**Action item:** Which lines in the items below contain the word "eyes"? Return each of those lines in full.
─── Provided material ───
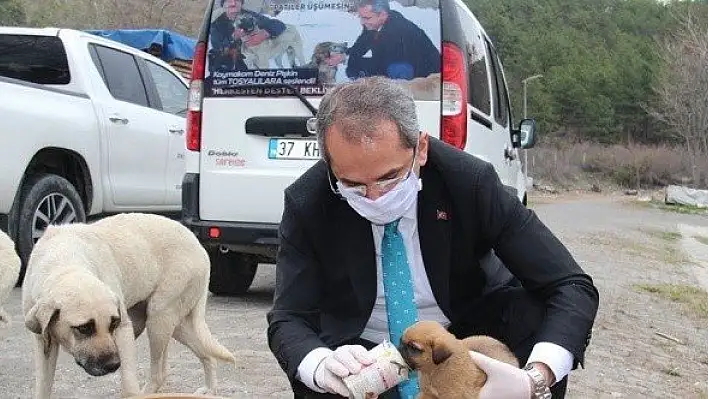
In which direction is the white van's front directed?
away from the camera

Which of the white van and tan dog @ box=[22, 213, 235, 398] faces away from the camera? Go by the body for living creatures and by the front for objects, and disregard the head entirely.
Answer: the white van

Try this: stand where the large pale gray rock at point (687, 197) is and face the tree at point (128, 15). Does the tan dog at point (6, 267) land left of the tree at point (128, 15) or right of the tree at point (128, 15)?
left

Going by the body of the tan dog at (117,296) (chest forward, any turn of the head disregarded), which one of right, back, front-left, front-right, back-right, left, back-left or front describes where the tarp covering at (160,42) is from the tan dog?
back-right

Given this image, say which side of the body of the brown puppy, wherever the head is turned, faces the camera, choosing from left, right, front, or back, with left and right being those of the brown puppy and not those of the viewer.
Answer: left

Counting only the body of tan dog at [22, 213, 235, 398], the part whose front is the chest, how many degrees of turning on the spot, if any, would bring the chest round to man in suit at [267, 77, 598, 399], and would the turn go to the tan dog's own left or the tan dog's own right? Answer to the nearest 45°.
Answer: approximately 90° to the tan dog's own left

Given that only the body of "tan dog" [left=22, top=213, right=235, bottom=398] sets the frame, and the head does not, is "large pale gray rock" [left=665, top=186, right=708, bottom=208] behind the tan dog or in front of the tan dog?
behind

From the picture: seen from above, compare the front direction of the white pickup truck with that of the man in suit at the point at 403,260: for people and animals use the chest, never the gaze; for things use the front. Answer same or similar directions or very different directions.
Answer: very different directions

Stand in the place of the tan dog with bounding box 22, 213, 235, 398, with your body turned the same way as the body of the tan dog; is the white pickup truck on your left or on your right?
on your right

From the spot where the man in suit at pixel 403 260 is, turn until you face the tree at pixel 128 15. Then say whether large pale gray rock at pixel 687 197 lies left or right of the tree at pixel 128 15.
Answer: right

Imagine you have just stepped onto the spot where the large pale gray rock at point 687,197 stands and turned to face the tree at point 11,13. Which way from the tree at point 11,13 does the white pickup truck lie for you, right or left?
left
───
─── Provided material ───
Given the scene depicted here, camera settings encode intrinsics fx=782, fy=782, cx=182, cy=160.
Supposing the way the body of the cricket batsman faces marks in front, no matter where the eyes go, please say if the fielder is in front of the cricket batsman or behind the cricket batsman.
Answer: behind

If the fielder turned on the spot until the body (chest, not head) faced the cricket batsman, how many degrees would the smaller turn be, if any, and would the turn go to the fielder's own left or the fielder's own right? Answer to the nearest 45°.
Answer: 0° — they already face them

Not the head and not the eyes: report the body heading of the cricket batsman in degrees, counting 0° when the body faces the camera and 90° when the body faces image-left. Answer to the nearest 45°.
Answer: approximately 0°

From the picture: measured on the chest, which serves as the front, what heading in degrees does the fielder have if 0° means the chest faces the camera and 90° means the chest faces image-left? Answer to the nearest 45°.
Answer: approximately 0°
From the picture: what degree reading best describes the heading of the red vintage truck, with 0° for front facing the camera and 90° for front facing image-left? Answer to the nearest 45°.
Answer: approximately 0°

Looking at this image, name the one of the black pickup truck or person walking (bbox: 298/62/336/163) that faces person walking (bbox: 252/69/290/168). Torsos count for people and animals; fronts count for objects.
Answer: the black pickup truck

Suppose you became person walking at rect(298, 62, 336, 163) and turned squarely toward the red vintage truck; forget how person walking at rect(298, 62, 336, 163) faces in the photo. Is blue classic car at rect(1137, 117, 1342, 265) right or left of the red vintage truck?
───
**Exercise response:**
Supposing the way the body of the cricket batsman faces marks in front, no matter where the eyes go, please say if the fielder is in front of the cricket batsman or behind the cricket batsman.
Not the head and not the eyes: report the body heading of the cricket batsman in degrees, counting 0° when the body faces the camera and 90° when the body faces image-left. Answer to the nearest 45°.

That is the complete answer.